Last in Parliament September 2021, as Liberal MP for Malpeque (P.E.I.)

Won his last election, in 2019, with 41% of the vote.

Statements in the House

Business of Supply April 16th, 2013

Mr. Speaker, in response to my colleague's question, we know that although the government talks about job training in its budget, it clearly is not there.

With respect to the temporary foreign worker program, the use of foreign workers has gone up in areas where unemployment is the highest. That tells me two things. There is an abuse of the program, and as the member suggested, the government is quietly letting that abuse pass. That is causing two problems. First, it is forcing wages down by 15%, as was talked about in question period. Second, labour rights are being undermined.

Clearly, the government has not provided funding for adequate skills training for workers to be able to participate in those jobs.

Business of Supply April 16th, 2013

Mr. Speaker, the member asked why we would reinvent the wheel. The reason is that half the spokes are out of the wheel under the Conservative government leadership. That is why the points in the budget are not solving this problem of temporary foreign workers.

Did he listen to all of our speeches? Maybe the member was reading all of his PMO talking points. The fact of the matter is that the temporary foreign worker program is working in some cases, such as in the agricultural community. However, we know from the RBC experience and others that there are areas where it is not working.

I would say to the hon. member that if there are problems out there, this House of Commons and its members, including backbenchers from the government party, have a responsibility to go out there, hold hearings, find the problems and recommend solutions. The solutions coming forward from HRSDC through the minister are just not good enough, and the member should recognize that.

Points of Order April 16th, 2013

Mr. Speaker, during the course of question period, the minister of heritage clearly held in his hand what appeared to be copies of correspondence from MPs to the government, but not likely to himself.

It is the custom of the House for ministers who reference documents and quote from them to table those documents. Clearly, the minister and backbenchers have been provided access to correspondence from members and individuals, information to which they were not entitled.

◆ ◆ ◆

§ WHAT TO WORK ON:
[A] In the excerpt of House statements, rewrite the part that opens with the words "Mr. Speaker, during" and closes with "were not entitled.", changing "correspondence" to "letters" throughout.
[B] Copy every line of the rows that contains the string "index", matching case exactly.
The parliamentary excerpt and the rows have nothing to do with each other.

[Saved entries]
◆ ◆ ◆

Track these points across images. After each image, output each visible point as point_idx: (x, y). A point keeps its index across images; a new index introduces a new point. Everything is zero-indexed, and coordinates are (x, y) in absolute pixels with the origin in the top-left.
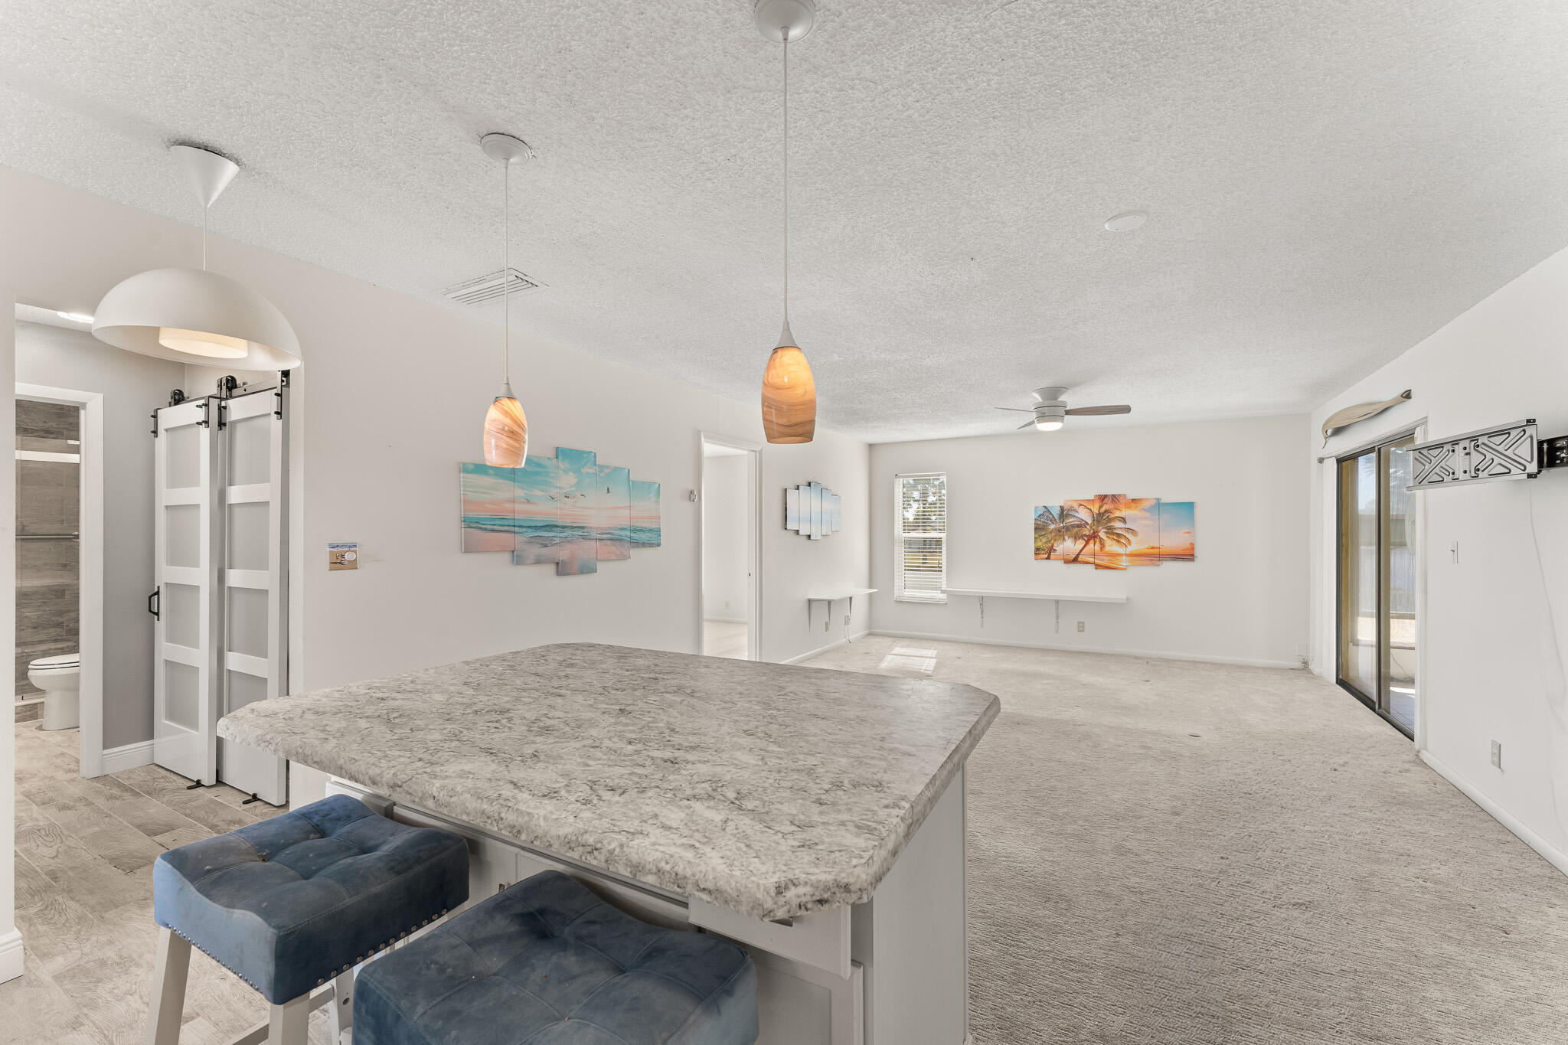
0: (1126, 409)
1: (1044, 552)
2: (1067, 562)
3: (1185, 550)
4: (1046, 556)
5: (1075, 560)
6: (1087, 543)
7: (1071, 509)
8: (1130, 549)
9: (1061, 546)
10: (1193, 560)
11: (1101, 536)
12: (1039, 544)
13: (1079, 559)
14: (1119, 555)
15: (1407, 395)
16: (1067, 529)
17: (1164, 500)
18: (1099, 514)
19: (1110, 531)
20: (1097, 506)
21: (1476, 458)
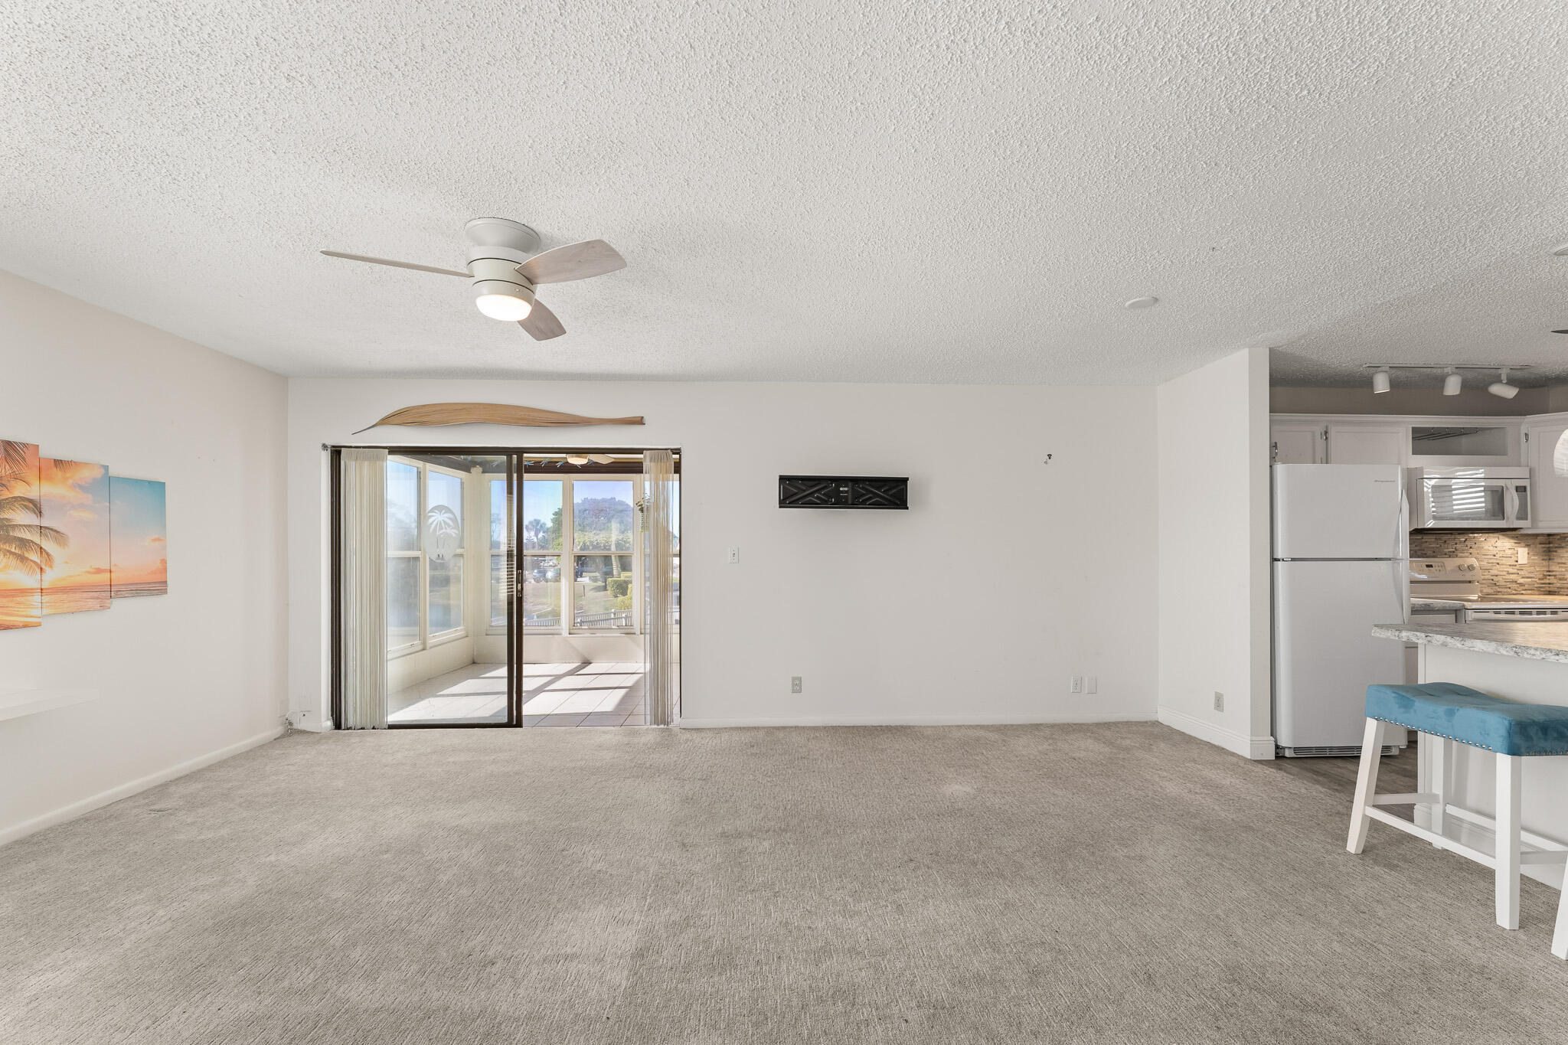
10: (164, 592)
14: (24, 592)
17: (113, 472)
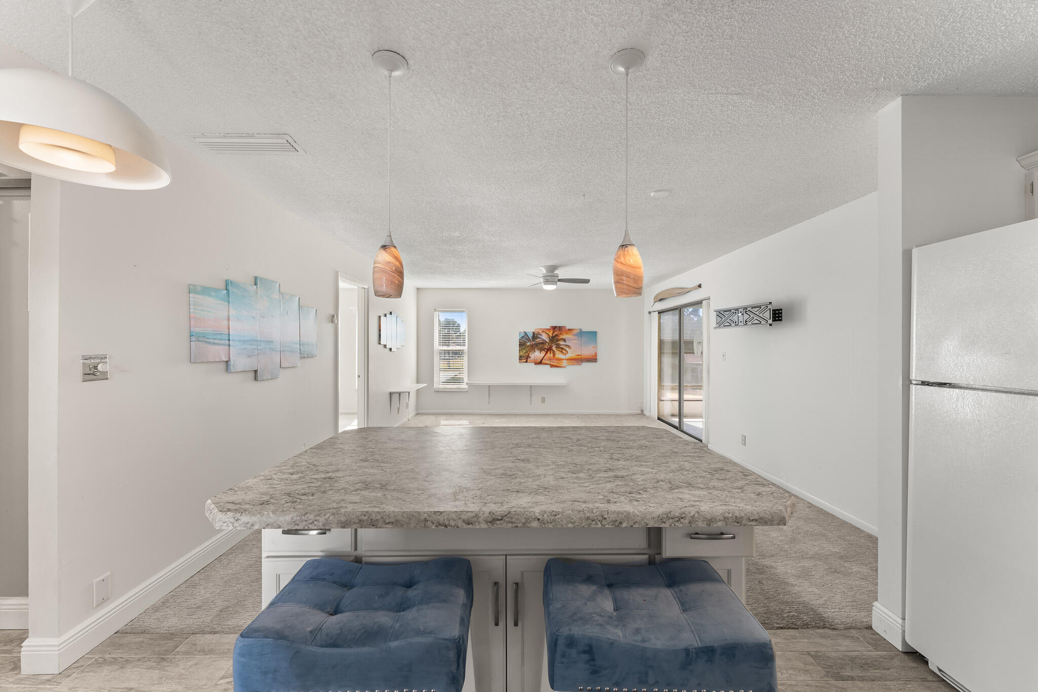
0: (587, 281)
1: (524, 358)
2: (536, 364)
3: (592, 356)
4: (525, 360)
5: (540, 363)
6: (546, 353)
7: (539, 334)
8: (568, 356)
9: (533, 355)
10: (596, 362)
11: (554, 349)
12: (522, 353)
13: (543, 362)
14: (562, 359)
15: (700, 286)
16: (537, 344)
17: (583, 330)
18: (553, 337)
19: (558, 346)
20: (551, 332)
21: (746, 316)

◆ ◆ ◆

§ ACTIVITY ANSWERS:
[A]
Mr. Speaker, during the course of question period, the minister of heritage clearly held in his hand what appeared to be copies of letters from MPs to the government, but not likely to himself.

It is the custom of the House for ministers who reference documents and quote from them to table those documents. Clearly, the minister and backbenchers have been provided access to letters from members and individuals, information to which they were not entitled.

[B]
Track these points across images. After each image, output each visible point as point_idx: (x, y). A point keeps its index across images; a new index introduces a new point. Everything is zero-indexed, and coordinates are (x, y) in absolute pixels with the origin in the top-left.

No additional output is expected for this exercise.